The chart below illustrates the nature of the data sets we employed.


Private Market Real Estate Returns by Category: A Comparison of Data Sources

Chart of Private Market Real Estate Returns by Category: A Comparison of Data Sources

The risk/return performance of each strategy, before and after fees, from 2000 to 2017, is summarized in the following chart. To improve tractability, we created composite indices from the underlying data sets for the value-added and opportunistic strategies.


Private Market Real Estate Index Performance, 2000–2017

Chart of  Private Market Real Estate Index Performance, 2000–2017

To understand the volatility of value-added and opportunistic returns, it’s important to realize that the standard deviation of net returns understates the potential capital risk to the investor. Why? Because the promoted (or carried) interest paid to the fund manager reduces the upside of the investor’s net return but does not affect the downside risk.

Therefore, the volatility of the gross return better captures the risk of capital loss.

Estimating Alpha from a Levered Risk/Reward Continuum

To assess the risk-adjusted, net-of-fees returns of non-core, or high-risk/high-return funds, we simply applied additional leverage to the returns of core funds.

This levering up creates a risk/return continuum by which we can assess risk-adjusted, net-of-fee performance of non-core funds through the volatility of gross returns. (We estimate the cost of debt to increase with the leverage ratio and, consequently, the risk/return is curvilinear.)

______________________________

= STATED PROBLEM 1 =
Update the real estate returns passage from the words containing "To understand the" through "of core funds.", replacing "fund manager" with "general partner".
= STATED PROBLEM 2 =
List every category of real estate fund or strategy named in the real estate returns passage.

= ROWS =
______________________________

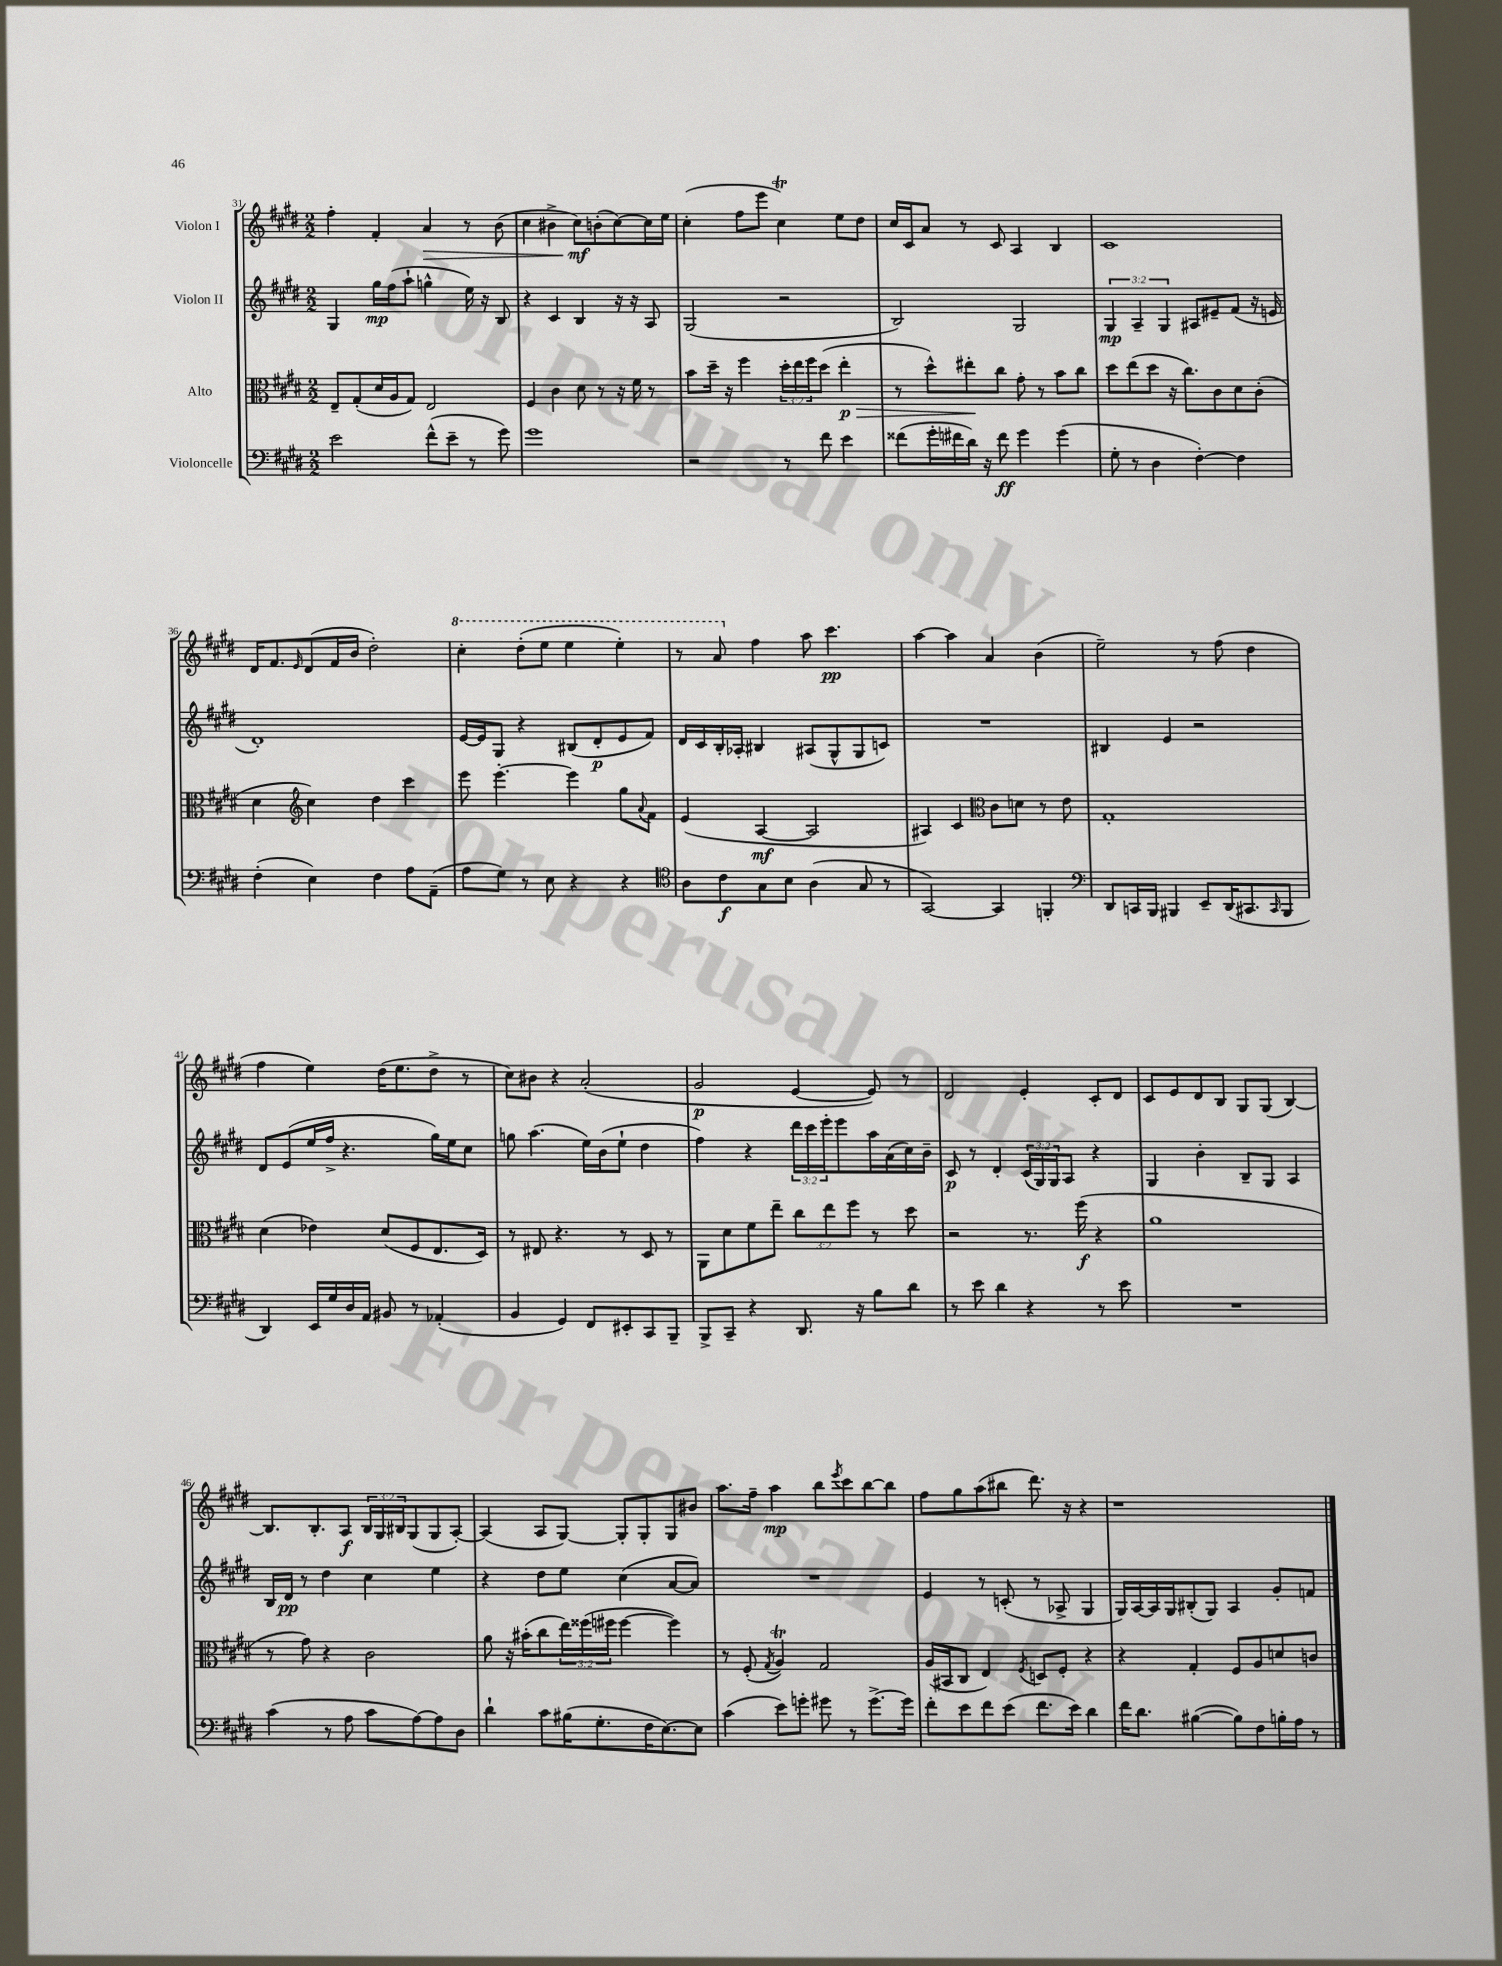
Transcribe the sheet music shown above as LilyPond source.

<<
\new StaffGroup <<
\new Staff = "s0" \with { instrumentName = "Violon I" } {
    \clef treble \key e \major \numericTimeSignature \time 2/2 \override Staff.TupletNumber.text = #tuplet-number::calc-fraction-text
    fis''4-. fis'4-. a'4\> r8 b'8( |
    cis''4 bis'4-> cis''8\mf\!) b'8-.( cis''8~) cis''16 e''16 |
    cis''4-.( fis''8 e'''8 cis''4\trill) e''8 dis''8 |
    cis''16 cis'16 a'8 r8 cis'8 a4 b4 |
    cis'1 |
    dis'16 fis'8. \grace { e'16 } dis'8( fis'16 b'16 dis''2-.) |
    \ottava #1 cis'''4-. dis'''8-.( e'''8 e'''4 e'''4-.) |
    r8 a''8 \ottava #0 fis''4 a''8 cis'''4.\pp |
    a''4~ a''4 a'4 b'4( |
    e''2--) r8 fis''8( dis''4 |
    fis''4 e''4) dis''16( e''8. dis''8-> r8 |
    cis''8) bis'8 r4 a'2-.( |
    gis'2\p e'4~ e'8) r8 |
    dis'2 e'4-. cis'8-. dis'8 |
    cis'8 e'8 dis'8 b8 gis8 gis8( b4~) |
    b8. b8.-. a8\f \tuplet 3/2 { b16 gis16 bis16 } gis8( gis8 a8~-.) |
    a4( a8 gis8~) gis8-. gis8-. gis8 bis'8 |
    a''8. fis''16-- a''4\mp b''8 \acciaccatura { e'''8 } cis'''8 b''8~ b''8 |
    fis''8 gis''8 a''8( bis''8 dis'''8.) r16 r4 |
    r1 \bar "|." |
}
\new Staff = "s1" \with { instrumentName = "Violon II" } {
    \clef treble \key e \major \numericTimeSignature \time 2/2 \override Staff.TupletNumber.text = #tuplet-number::calc-fraction-text
    gis4 gis''16\mp fis''16( a''8-! g''4-^ e''16) r16 b8 |
    r4 cis'4 b4 r16 r16 a8 |
    gis2( r2 |
    b2) gis2 |
    \tuplet 3/2 { gis4\mp a4-- gis4 } ais8 eis'8-- fis'8( r16 e'16 |
    dis'1-.) |
    e'16~ e'16 gis8 r4 bis8( dis'8-.\p e'8 fis'8) |
    dis'16 cis'16 b16-. aes16-. bis4 ais8( gis8-^ gis8 c'8) |
    R1 |
    bis4 e'4 r2 |
    dis'8 e'8( e''16 fis''16-> r4. gis''16) e''16 cis''8 |
    g''8 a''4.( e''16) b'16( e''8-! dis''4 |
    fis''4) r4 \tuplet 3/2 { dis'''16 cis'''16 e'''16-. } e'''8 a''16 a'16( cis''16) b'16-- |
    cis'8\p r8 dis'4-. \tuplet 3/2 { cis'16( gis16) gis16 } a8 r4 |
    gis4 b'4-. b8-- gis8 a4 |
    b16 dis'16\pp r8 dis''4 cis''4 e''4 |
    r4 dis''8 e''8 cis''4( a'8~ a'8) |
    R1 |
    e'4 r8 c'8-.( r8 aes8-> gis4 |
    gis16) a16~ a16 gis16 bis8-.( gis8) a4 gis'8-. f'8 \bar "|." |
}
\new Staff = "s2" \with { instrumentName = "Alto" } {
    \clef alto \key e \major \numericTimeSignature \time 2/2 \override Staff.TupletNumber.text = #tuplet-number::calc-fraction-text
    e8-- gis8-.( dis'16 a16 gis8) e2 |
    fis4 cis'4 dis'8 r8 r16 fis'16 r8 |
    b'8 dis''16-- r16 fis''4 \tuplet 3/2 { dis''16-. e''16 fis''16 } dis''8( e''4-.\p\> |
    r8 dis''8-^) eis''8-.\! cis''8 gis'8-. r8 b'8 cis''8 |
    dis''8 e''8( dis''8 r16 cis''8.) cis'8 dis'8 cis'8-.( |
    dis'4 \clef treble cis''4) dis''4 cis'''4 |
    e'''8 e'''4.~-. e'''4 gis''8 \appoggiatura { a'8 } fis'8 |
    e'4( a4~\mf a2 |
    ais4) cis'4 \clef alto cis'8 d'8 r8 e'8 |
    gis1-. |
    dis'4( ees'4) dis'8( fis8 e8. dis16) |
    r8 eis8 r4. r8 dis8 r8 |
    a,8 dis'8 fis'8 e''8-- \tuplet 3/2 { cis''8 e''8 fis''8 } r8 dis''8 |
    r2 r8. fis''16\f( r4 |
    a'1 |
    r8 gis'8) r4 cis'2 |
    a'8 r16 bis'16-.( cis''8 \tuplet 3/2 { e''16) fisis''16( fis''16 } fis''4~ fis''4) |
    r8 fis8-.( \acciaccatura { gis8 } a4\trill) gis2 |
    a16( bis,16 cis8 e4) \acciaccatura { fis8 } d8 fis8-. r4 |
    r4 gis4-. fis8 a8 d'8 c'8 \bar "|." |
}
\new Staff = "s3" \with { instrumentName = "Violoncelle" } {
    \clef bass \key e \major \numericTimeSignature \time 2/2
    e'2 fis'8-^( e'8-- r8 gis'8) |
    gis'1 |
    r2 r8 fis'8 e'4 |
    fisis'8( gis'16-. fis'16 dis'16) r16 fis'8\ff gis'4 gis'4( |
    gis8-. r8 dis4 fis4~-.) fis4 |
    fis4-.( e4) fis4 a8 a,8--( |
    a8 gis8) r8 e8 r4 r4 |
    \clef tenor a8 cis'8\f gis8 b8 a4( gis8 r8 |
    gis,2~) gis,4 f,4-. |
    \clef bass dis,8 c,16 b,,16 bis,,4 e,8-- dis,16( cis,8. \grace { cis,16 } bis,,8 |
    dis,4) e,16 gis16 dis16 a,16 bis,8 r8 aes,4-.( |
    b,4 gis,4) fis,8 eis,8-. cis,8 b,,8-- |
    b,,8-> cis,8-- r4 dis,8. r16 b8 dis'8 |
    r8 e'8 dis'4 r4 r8 e'8 |
    R1 |
    cis'4( r8 a8 cis'8 a8~) a8 dis8 |
    dis'4-! cis'8 bis16( gis8.-. fis16 e8.~) e8 |
    cis'4( e'8) g'8-. gis'8 r8 gis'8.~-> gis'16 |
    fis'8-. e'8 fis'8 e'8( fis'8. e'16) dis'4 |
    fis'16 dis'8. bis4~( bis8) fis8 b16-. a16 r8 \bar "|." |
}
>>
>>
\layout { \context { \Score currentBarNumber = #31 } }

______________________________

= FINAL ANSWER 1 =
To understand the volatility of value-added and opportunistic returns, it’s important to realize that the standard deviation of net returns understates the potential capital risk to the investor. Why? Because the promoted (or carried) interest paid to the general partner reduces the upside of the investor’s net return but does not affect the downside risk.

Therefore, the volatility of the gross return better captures the risk of capital loss.

Estimating Alpha from a Levered Risk/Reward Continuum

To assess the risk-adjusted, net-of-fees returns of non-core, or high-risk/high-return funds, we simply applied additional leverage to the returns of core funds.

= FINAL ANSWER 2 =
- value-added
- opportunistic
- core
- non-core (high-risk/high-return)